The predictions will cover every main-draw event from all Grand Slam and ATP Masters 1000 tournaments held on Clay courts starting with the Monte-Carlo Masters and ending with the French Open, also known as Roland-Garros:
- Monte Carlo Masters (ATP Masters 1000): April 6 - April 13, 2025
- Madrid Open (ATP Masters 1000): April 21 - May 4, 2025
- Rome Masters (ATP Masters 1000): May 7 - May 18, 2025
- Roland Garros (Grand Slam): May 25 - June 8, 2025
- Match Predictions: We will provide forecasts for upcoming tennis matches, including probability estimates for each outcome.
- Live Updates: New predictions will be published before each tournament round, ensuring no lookahead bias.
- CSV Format: Predictions will be saved in the easily accesible CSV format.

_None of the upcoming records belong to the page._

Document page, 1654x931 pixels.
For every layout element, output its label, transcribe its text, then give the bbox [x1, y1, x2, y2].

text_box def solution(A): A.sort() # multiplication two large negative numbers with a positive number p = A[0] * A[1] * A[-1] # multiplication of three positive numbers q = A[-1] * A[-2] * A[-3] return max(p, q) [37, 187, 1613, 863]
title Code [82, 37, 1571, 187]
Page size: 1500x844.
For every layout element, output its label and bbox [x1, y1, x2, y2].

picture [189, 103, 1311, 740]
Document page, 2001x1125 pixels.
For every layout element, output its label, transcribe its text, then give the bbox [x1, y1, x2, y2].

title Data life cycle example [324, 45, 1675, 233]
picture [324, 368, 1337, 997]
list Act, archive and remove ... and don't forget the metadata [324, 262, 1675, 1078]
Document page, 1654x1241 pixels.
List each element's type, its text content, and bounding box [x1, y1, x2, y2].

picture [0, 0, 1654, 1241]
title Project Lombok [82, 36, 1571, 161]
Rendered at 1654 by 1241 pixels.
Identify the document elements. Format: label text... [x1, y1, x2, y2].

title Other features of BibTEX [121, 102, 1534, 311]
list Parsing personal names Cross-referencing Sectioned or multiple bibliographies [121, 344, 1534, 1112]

Updates will be committed ad-hoc, with probabilities, Kelly stakes, and outcomes updated at different times. Importantly though, our probability estimates will always be published ex-ante.
Our betting model will be detailed fully in our published work, so we state simply here:
- Unit: Bet on the player the model determines as the favourite (probablity>0.5), irrespective of bookmaker odds. Bets are all equally sized at 0.1 units.
- Kelly: Bet on the player the model determines as the favourite (probability>0.5), only if the estimated probalility exceed that of the 1/o, where o is the decimal bookmaker odds for the favourite. The stake size is determined by the Kelly criterion.
Feel free to access the CSV files to view predictions and track the model's performance over time. As the repository is updated, you will be able to see the latest predictions and accuracy metrics.
Stay tuned for the public release of the model.
[1] G. Angelini, V. Candila, L. De Angelis, “Weighted Elo rating for tennis match predictions”. European Journal of Operational Research, 2022, 297, pp. 120-132.
[2] R. A. Bradley, M. E. Terry, “Rank analysis of incomplete block designs: I. The method of paired comparisons”. Biometrika, 1952, 39, pp. 324-345.
[3] H. S. Shin, “Prices of State Contingent Claims with Insider traders, and the Favorite-Longshot Bias”. The Economic Journal, 1992, 102, pp. 426-435.
[4] H. S. Shin, “Measuring the Incidence of Insider Trading in a Market for State-Contingent Claims”. The Economic Journal, 1993, 103(420), pp. 1141-1153.